What the exercise asks
An exact copy of every entry is required, minus the pictures.

(Stored items)
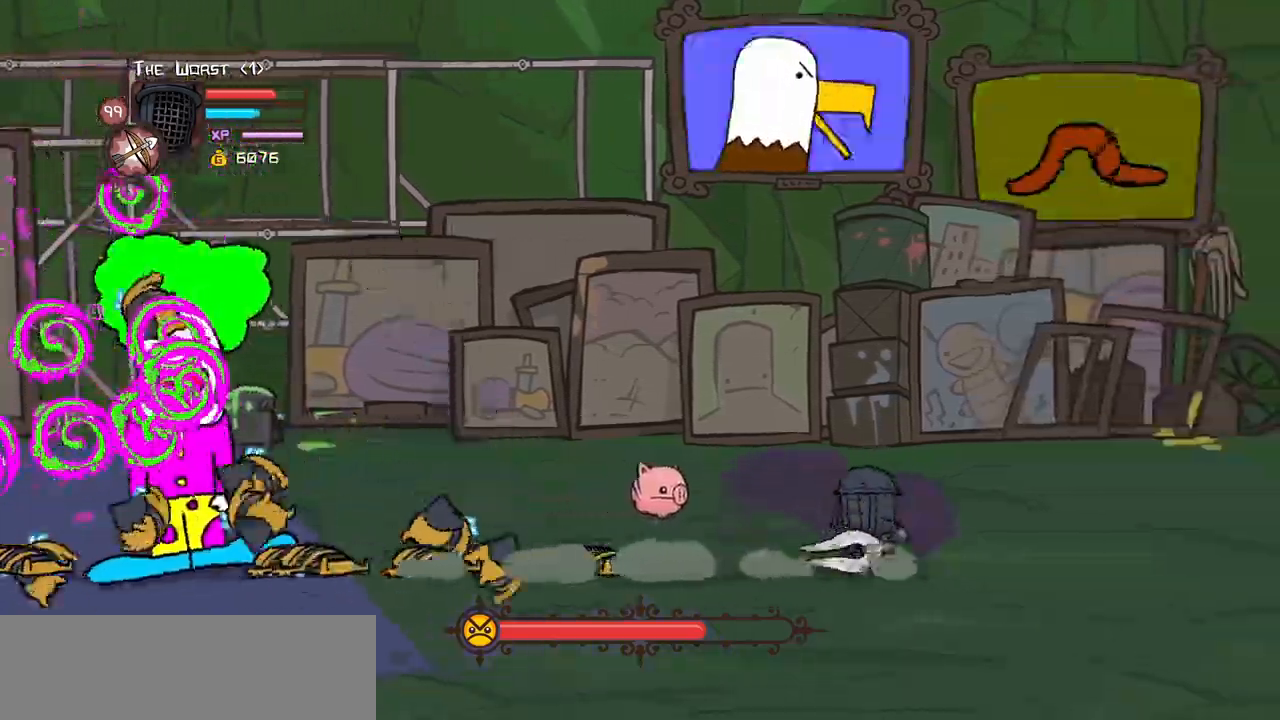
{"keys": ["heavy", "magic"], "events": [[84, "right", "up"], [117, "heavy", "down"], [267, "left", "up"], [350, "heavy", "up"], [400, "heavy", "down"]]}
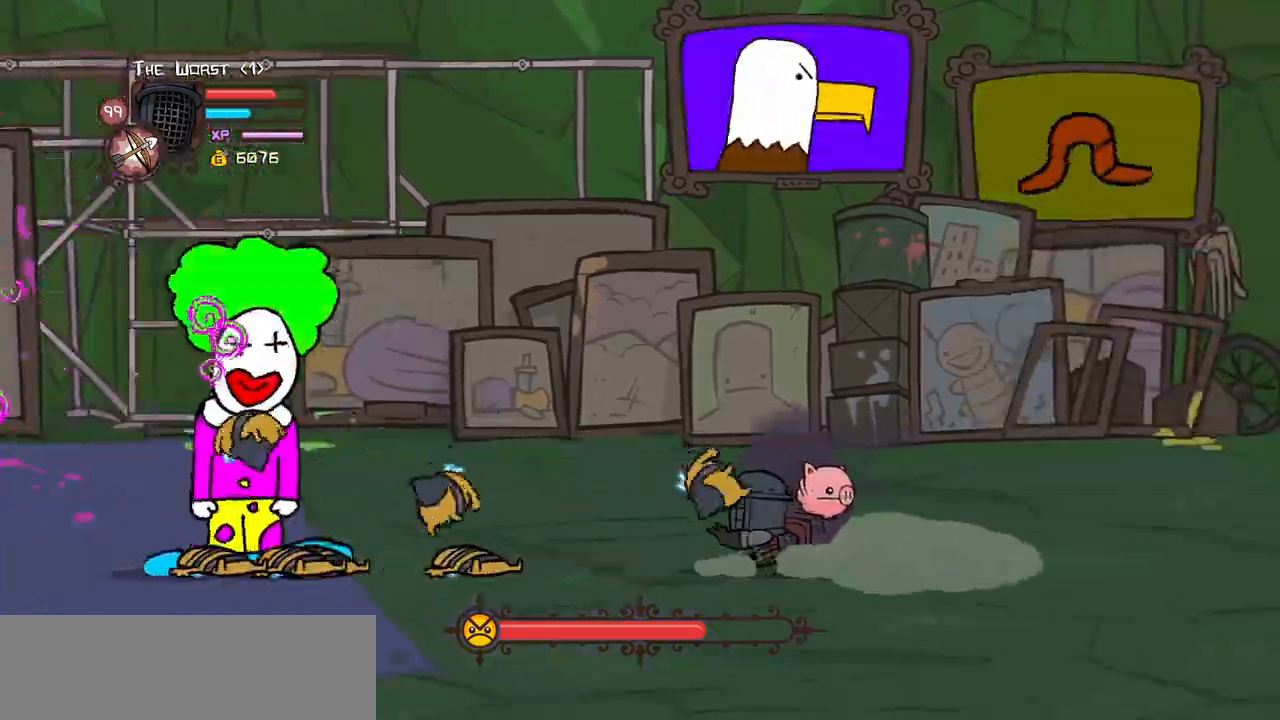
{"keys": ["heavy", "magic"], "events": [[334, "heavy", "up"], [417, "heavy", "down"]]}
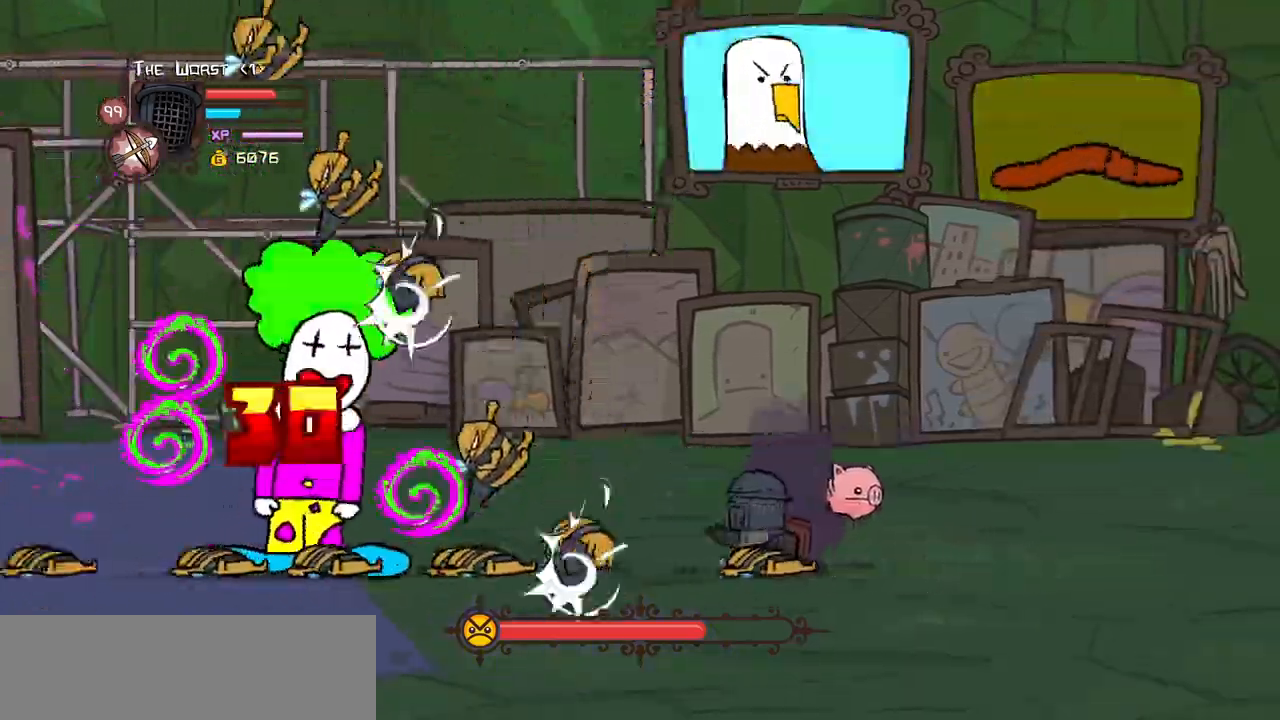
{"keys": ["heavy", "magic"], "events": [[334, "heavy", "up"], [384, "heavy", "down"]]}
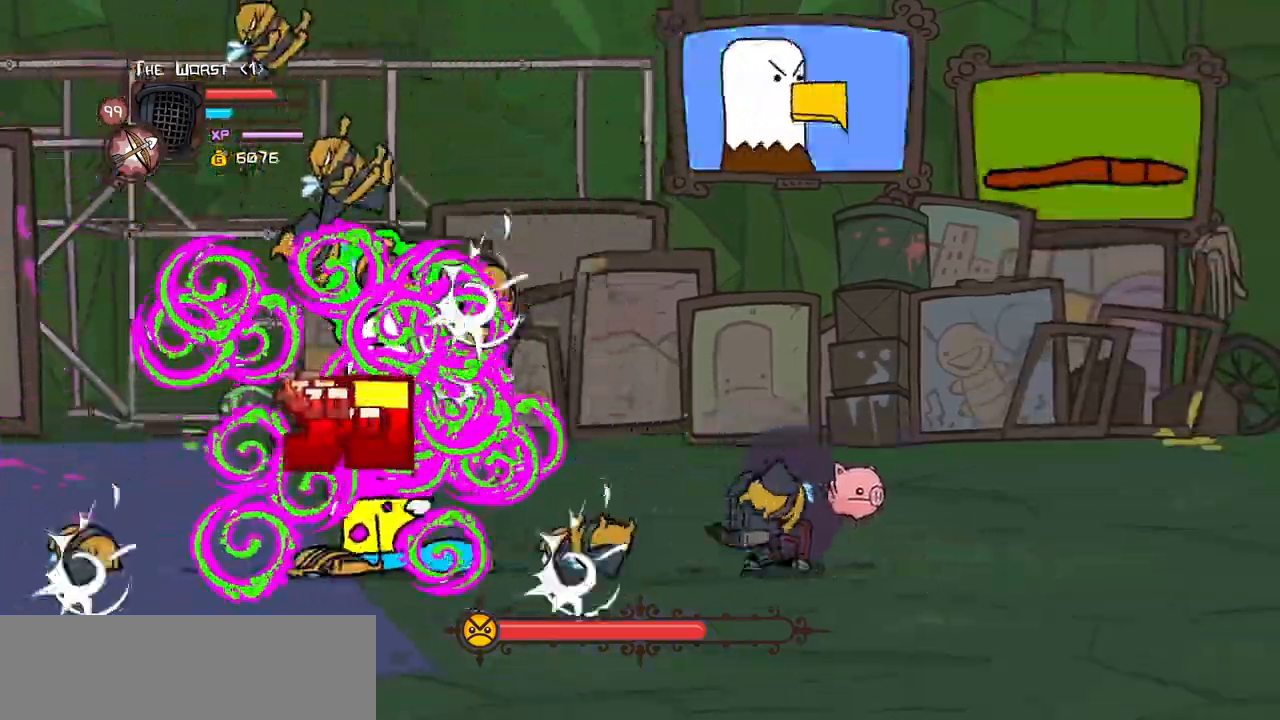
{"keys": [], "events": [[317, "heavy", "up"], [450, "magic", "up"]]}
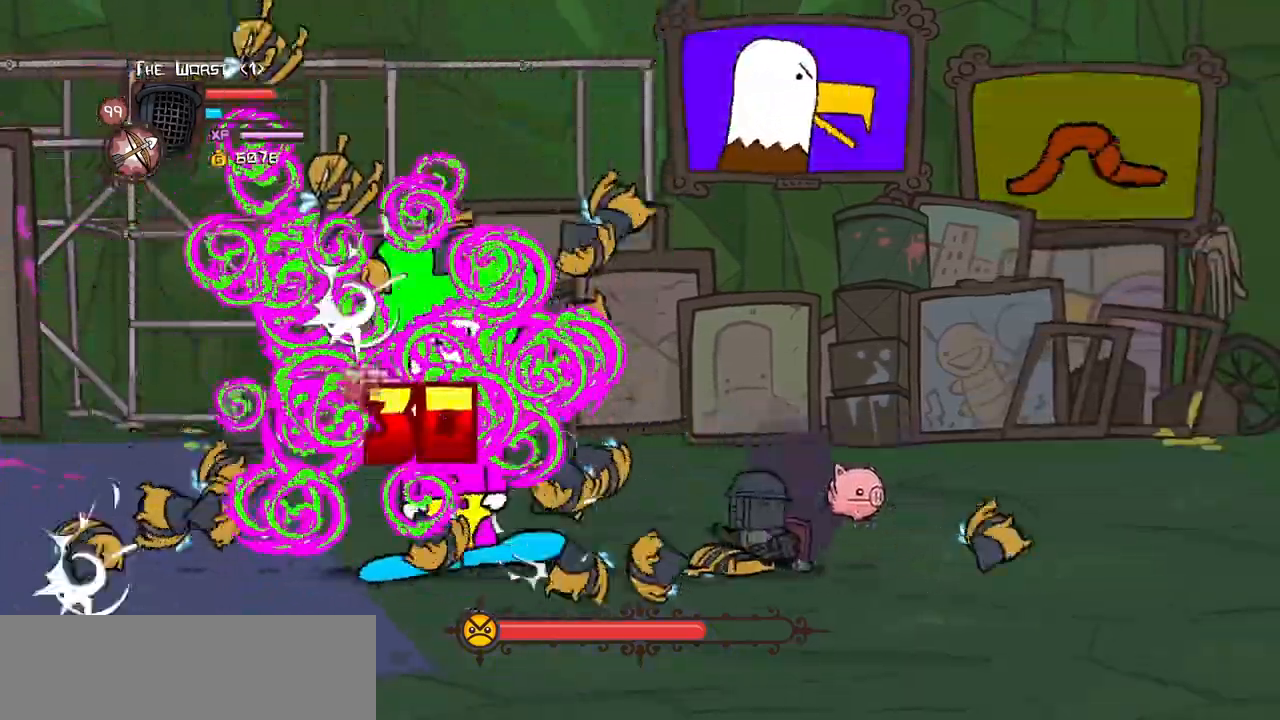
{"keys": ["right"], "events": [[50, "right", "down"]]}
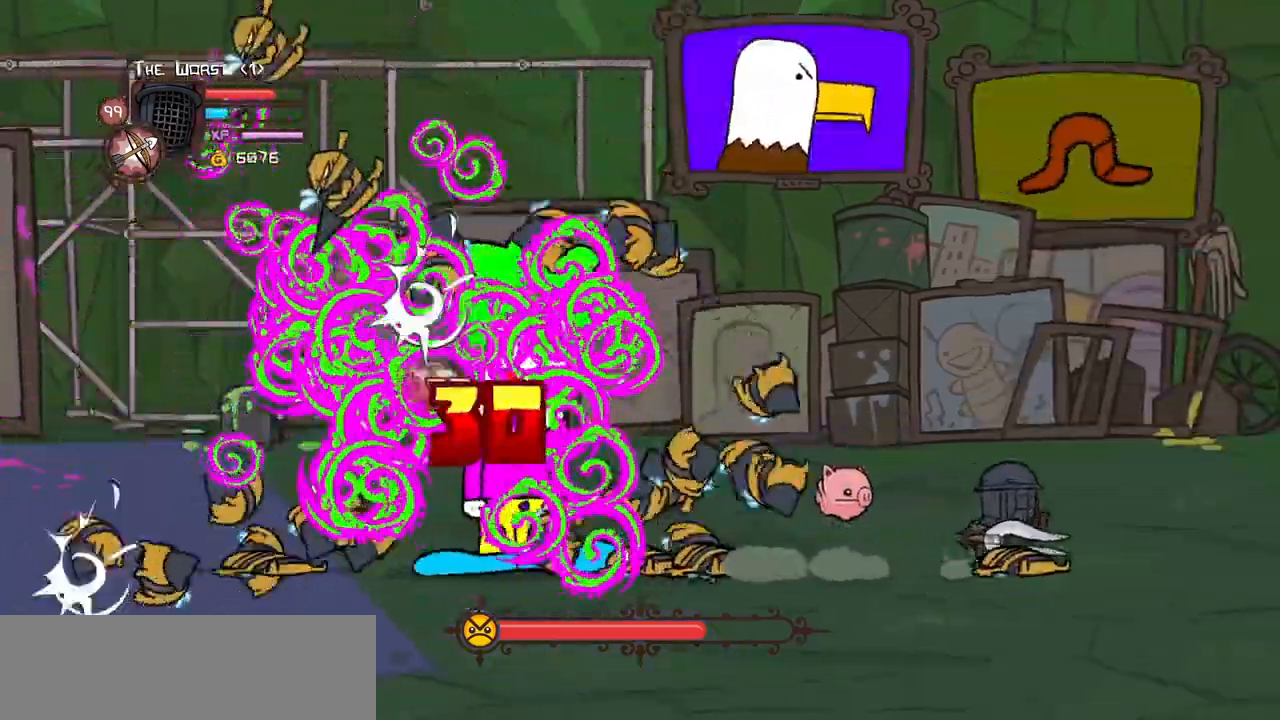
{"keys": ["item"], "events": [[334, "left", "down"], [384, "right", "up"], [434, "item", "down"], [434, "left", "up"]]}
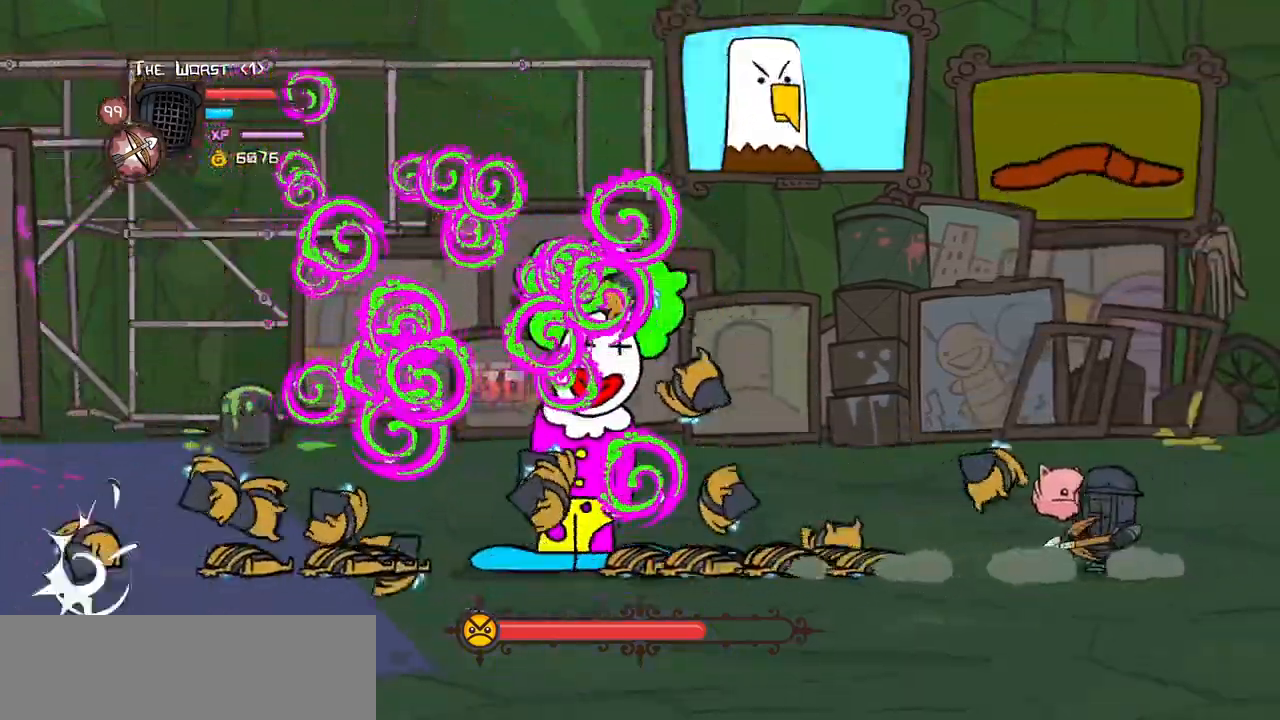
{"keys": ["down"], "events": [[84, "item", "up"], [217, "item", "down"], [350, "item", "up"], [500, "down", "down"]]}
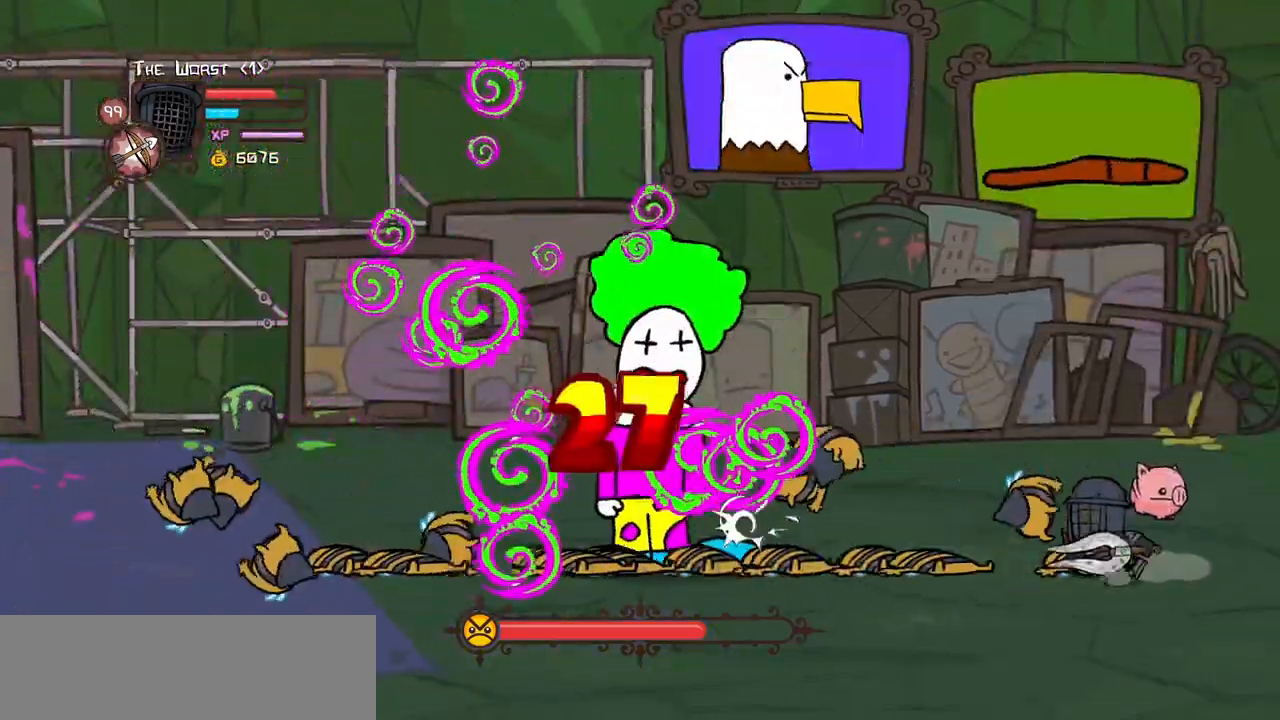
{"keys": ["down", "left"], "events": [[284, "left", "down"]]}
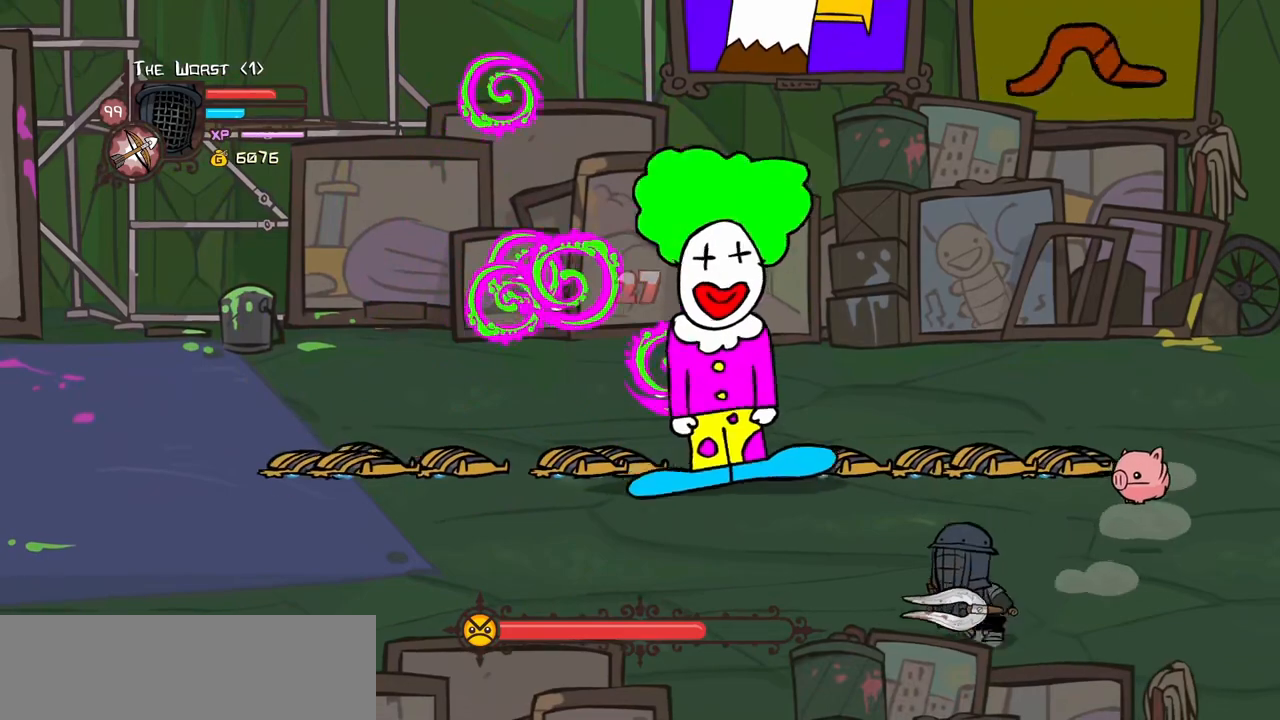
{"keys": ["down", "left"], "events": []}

Solution
{"keys": ["heavy", "magic"], "events": [[84, "right", "up"], [117, "heavy", "down"], [267, "left", "up"], [350, "heavy", "up"], [400, "heavy", "down"]]}
{"keys": ["heavy", "magic"], "events": [[334, "heavy", "up"], [417, "heavy", "down"]]}
{"keys": ["heavy", "magic"], "events": [[334, "heavy", "up"], [384, "heavy", "down"]]}
{"keys": [], "events": [[317, "heavy", "up"], [450, "magic", "up"]]}
{"keys": ["right"], "events": [[50, "right", "down"]]}
{"keys": ["item"], "events": [[334, "left", "down"], [384, "right", "up"], [434, "item", "down"], [434, "left", "up"]]}
{"keys": ["down"], "events": [[84, "item", "up"], [217, "item", "down"], [350, "item", "up"], [500, "down", "down"]]}
{"keys": ["down", "left"], "events": [[284, "left", "down"]]}
{"keys": ["down", "left"], "events": []}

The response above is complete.